VZ Editor offered a reasonable price in comparison with other commercial software. It priced at 9,800 yen while the biggest competitor, MIFES, priced at 38,000 yen. ASCII magazine wrote in 1991 that "Its TSR mode and file manager are useful. Also, its operability and functions are refined". VZ Editor was entirely written in assembly language because Hyodo was used to writing in assembly language rather than C language. This enhanced speed of program operations. He stated it was not his intention but an inevitable result of minimal coding.

VZ Editor sold 175,000 copies by 1992. It was voted the best PC software in Japanese computer magazines, ASCII (Best 5 Software Recommended by Subscribers; 1992 and 1993) and Nikkei Byte (The Best Utility Software; 1991 and 1992, The Best Editor Software; 1993 and 1994).
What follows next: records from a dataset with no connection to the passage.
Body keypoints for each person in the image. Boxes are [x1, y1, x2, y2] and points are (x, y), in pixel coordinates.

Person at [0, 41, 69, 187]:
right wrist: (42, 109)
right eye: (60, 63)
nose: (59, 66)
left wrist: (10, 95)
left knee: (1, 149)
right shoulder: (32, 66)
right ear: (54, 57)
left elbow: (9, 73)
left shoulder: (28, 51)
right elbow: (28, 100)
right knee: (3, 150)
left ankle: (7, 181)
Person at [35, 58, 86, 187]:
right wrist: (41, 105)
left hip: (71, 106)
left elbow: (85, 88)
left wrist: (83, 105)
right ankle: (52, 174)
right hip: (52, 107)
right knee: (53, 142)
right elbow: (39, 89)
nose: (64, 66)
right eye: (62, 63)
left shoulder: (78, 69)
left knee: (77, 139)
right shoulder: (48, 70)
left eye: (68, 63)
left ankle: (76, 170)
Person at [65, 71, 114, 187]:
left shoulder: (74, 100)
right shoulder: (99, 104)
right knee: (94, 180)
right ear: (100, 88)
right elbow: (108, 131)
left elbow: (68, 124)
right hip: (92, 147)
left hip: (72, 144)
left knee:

Despite its popularity, Hyodo stated in 1993 that he wouldn't offer a new major version nor a Windows version. If the program size become bigger, the macro buffer become smaller, and existing macros cannot run. He concluded there was no way to add a new function. Also, he stated "Anyone casually say they want the Windows version of VZ, but I never plan to bring VZ to Windows. To achieve it, I think it should break its past. VZ is designed for DOS". In January 1994, the last version of VZ Editor was released. He stated in an interview that "The development of VZ has already become my past job. If I create a new software in the future, I need to learn Windows and C++. At present, I don't have the energy to do that".

On November 26, 2024, Hyodo made the source code of VZ Editor version 1.6 available to public under the 3-clause BSD license.